Jesus was acting out a scene from the Old Testament.  An enthronement scene.  A king riding the cheers of the adoring crowd right into the seat of power, the throne of authority.  A victory scene.  A conquering hero, a general back from the wars, still striped with the blood of vanquished foes, riding the relief of a saved society, finally feeling safe and secure, and wanting someone to bless, someone to thank.  Jesus took the role of the king, the role of the victor.  And changed the script a little bit.  Instead of war horse, it was an unridden donkey.  Instead of a well-drilled but war weary military force marching in step at his side, it was a rag-tag bunch of back country disciples, eyes goggling at the sight of the big city, jumping and dancing with joy as though their team made it to the final four.  Instead of the leaders of government and establishment, he was surrounded by the broken and the needy, the poor and the outcast, the lost and the forgotten.  He changed the script, rewrote the scene and then played it to the hilt.
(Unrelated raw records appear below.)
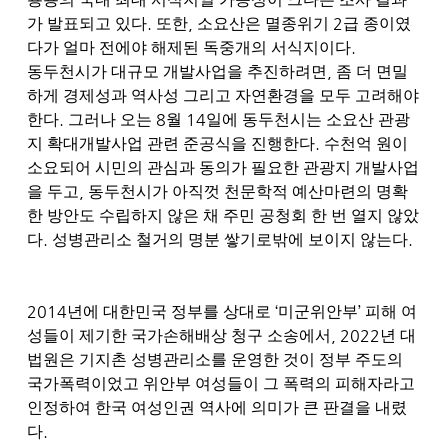
.
,
2
가 발표되고 있다
또한
소요산은 멸종위기
급 종이였
.
다가 얼마 전에야 해제된 독중개의 서식지이다
,
동두천시가 대규모 개발사업을 추진하려면
좀 더 면밀
하게 경제성과 역사성 그리고 자연환경을 모두 고려해야
.
8
14
한다
그러나 오는
월
일에 동두천시는
소요산 관광
.
지 확대개발사업 관련 준공식을 진행한다
수천억 원이
소요되어 시민의 관심과 동의가 필요한 관광지 개발사업
,
을 두고
동두천시가 아직껏 천문학적
예산마련의 명확
한 방안도 수립하지 않은 채 주민 공청회 한 번 열지 않았
.
.
다
성병관리소 철거의 명분 쌓기로밖에 보이지 않는다
2014
‘
’
년에 대한민국 정부를 상대로
미군위안부
피해 여
, 2022
성들이 제기한 국가손해배상 청구 소송에서
년 대
법원은 기지촌 성병관리소를 운영한 것이 정부 주도의
국가폭력이었고 위안부 여성들이 그 폭력의 피해자라고
인정하여 한국 여성인권 역사에 의미가 큰 판결을 내렸
.
다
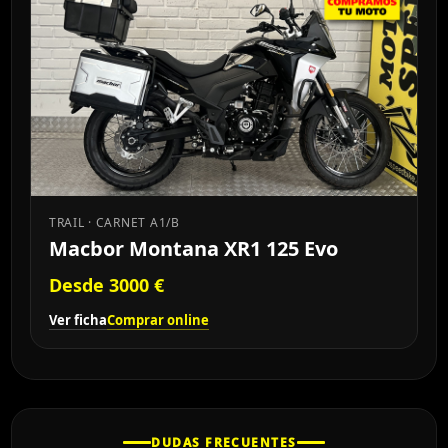
TRAIL · CARNET A1/B
Macbor Montana XR1 125 Evo
Desde 3000 €
Ver ficha
Comprar online
DUDAS FRECUENTES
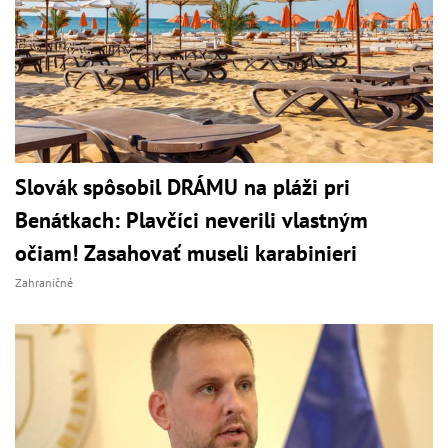
Slovák spôsobil DRÁMU na pláži pri
Benátkach: Plavčíci neverili vlastným
očiam! Zasahovať museli karabinieri
Zahraničné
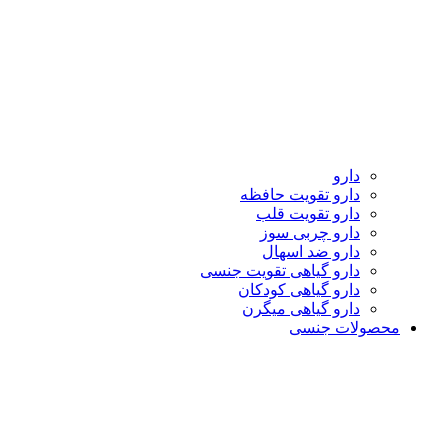
دارو
دارو تقویت حافظه
دارو تقویت قلب
دارو چربی سوز
دارو ضد اسهال
دارو گیاهی تقویت جنسی
دارو گیاهی کودکان
دارو گیاهی میگرن
محصولات جنسی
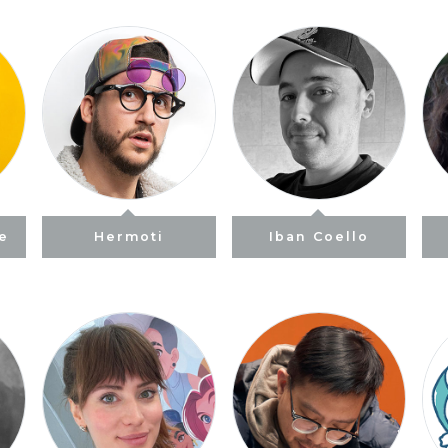
ne
Hermoti
Iban Coello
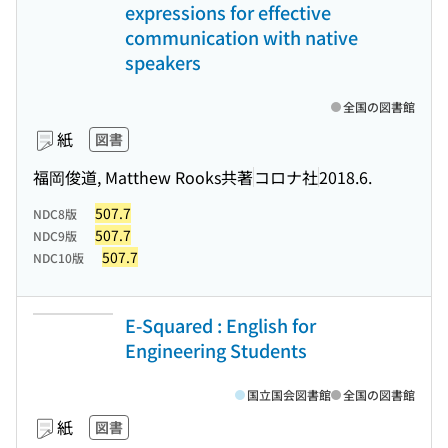
expressions for effective
communication with native
speakers
全国の図書館
紙
図書
福岡俊道, Matthew Rooks共著
コロナ社
2018.6.
507.7
NDC8版
507.7
NDC9版
507.7
NDC10版
E-Squared : English for
Engineering Students
国立国会図書館
全国の図書館
紙
図書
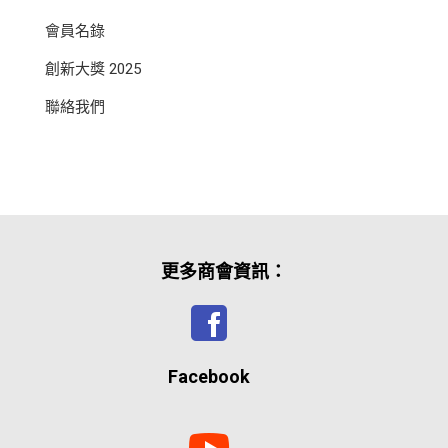
會員名錄
創新大獎 2025
聯絡我們
更多商會資訊：
Facebook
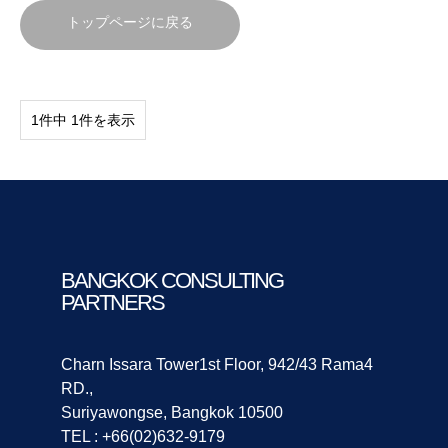
トップページに戻る
1件中 1件を表示
BANGKOK CONSULTING
PARTNERS
Charn Issara Tower1st Floor, 942/43 Rama4
RD.,
Suriyawongse, Bangkok 10500
TEL : +66(02)632-9179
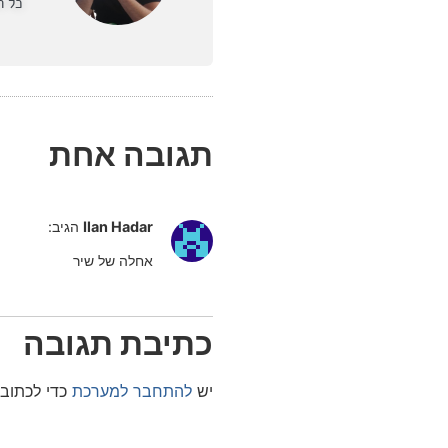
כל ה
תגובה אחת
Ilan Hadar
הגיב:
אחלה של שיר
כתיבת תגובה
יש
להתחבר למערכת
כדי לכתוב 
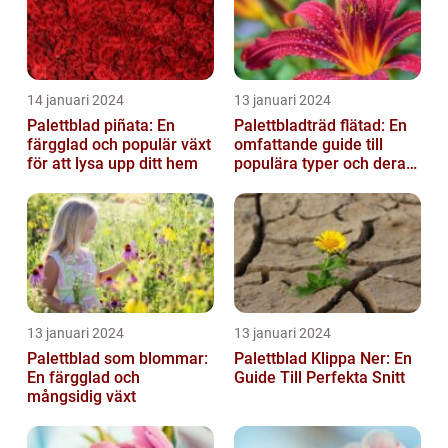
14 januari 2024
13 januari 2024
Palettblad piñata: En
Palettbladträd flätad: En
färgglad och populär växt
omfattande guide till
för att lysa upp ditt hem
populära typer och deras
fördelar
13 januari 2024
13 januari 2024
Palettblad som blommar:
Palettblad Klippa Ner: En
En färgglad och
Guide Till Perfekta Snitt
mångsidig växt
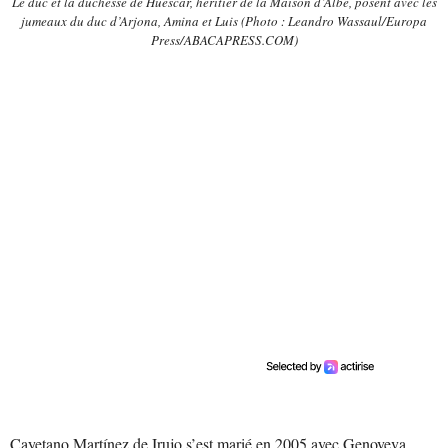
Le duc et la duchesse de Huéscar, héritier de la Maison d’Albe, posent avec les
jumeaux du duc d’Arjona, Amina et Luis (Photo : Leandro Wassaul/Europa
Press/ABACAPRESS.COM)
Cayetano Martínez de Irujo s’est marié en 2005 avec Genoveva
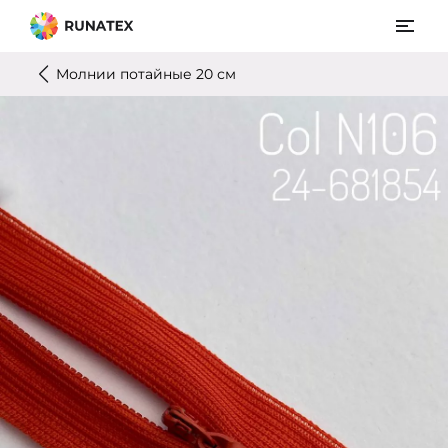
Молнии потайные 20 см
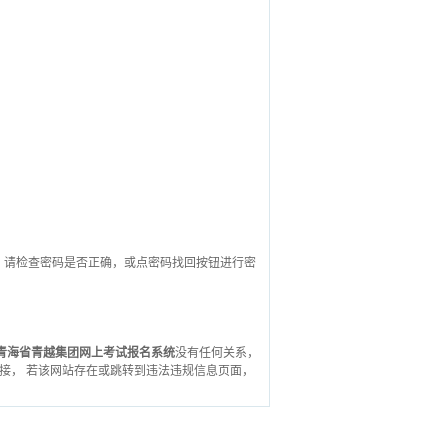
复出现该页面，请检查密码是否正确，或点密码找回按钮进行密
青海省青越集团网上考试报名系统
没有任何关系，
接， 若该网站存在或跳转到违法违规信息页面，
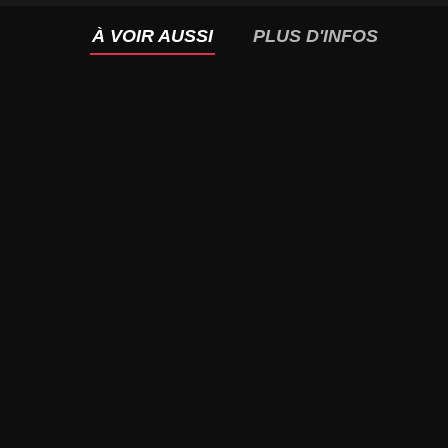
À VOIR AUSSI
PLUS D'INFOS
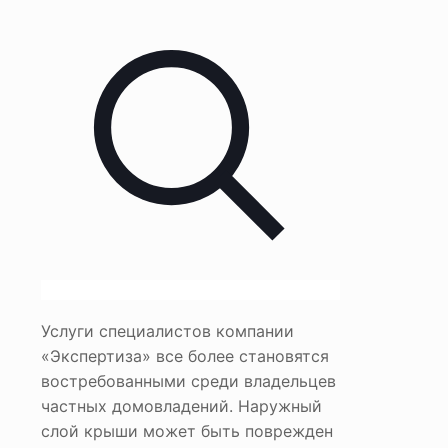
Услуги специалистов компании
«Экспертиза» все более становятся
востребованными среди владельцев
частных домовладений. Наружный
слой крыши может быть поврежден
It got so loud that those who stood outside the circle of drama, shook their heads and complained about the noise.  “Keep it down, will ya?  You’re making a spectacle of yourselves.  Calm down a little bit, for heaven’s sake!”  But Jesus just smiled and said “Now’s the time.  The time for shouting, the time for singing, the time to let the story be told, be felt, be lived.  You can’t stop it.  This story is bigger than you, bigger than your fears, bigger than your hesitations, bigger than your decorous behavior and proper manners.  This is a belly laugh in the midst of funeral.  This is a guffaw that breaks out during a reprimand.  This is a waving of palms in front of the wagging of fingers.  You can’t stop it.  Now’s the time.”

Now’s the time to act out the story.  So we can feel it.  So our hearts can soar and then break and then sing again when we thought the music had died.  So our hopes can rise to be dashed into pieces only to be puzzled back together again with joy.  So our eyes can smile and then weep and then shine again.  This is not just a head story, this is a full body story.  And you’re in it.  Come and take the stage with me.  You won’t be sorry.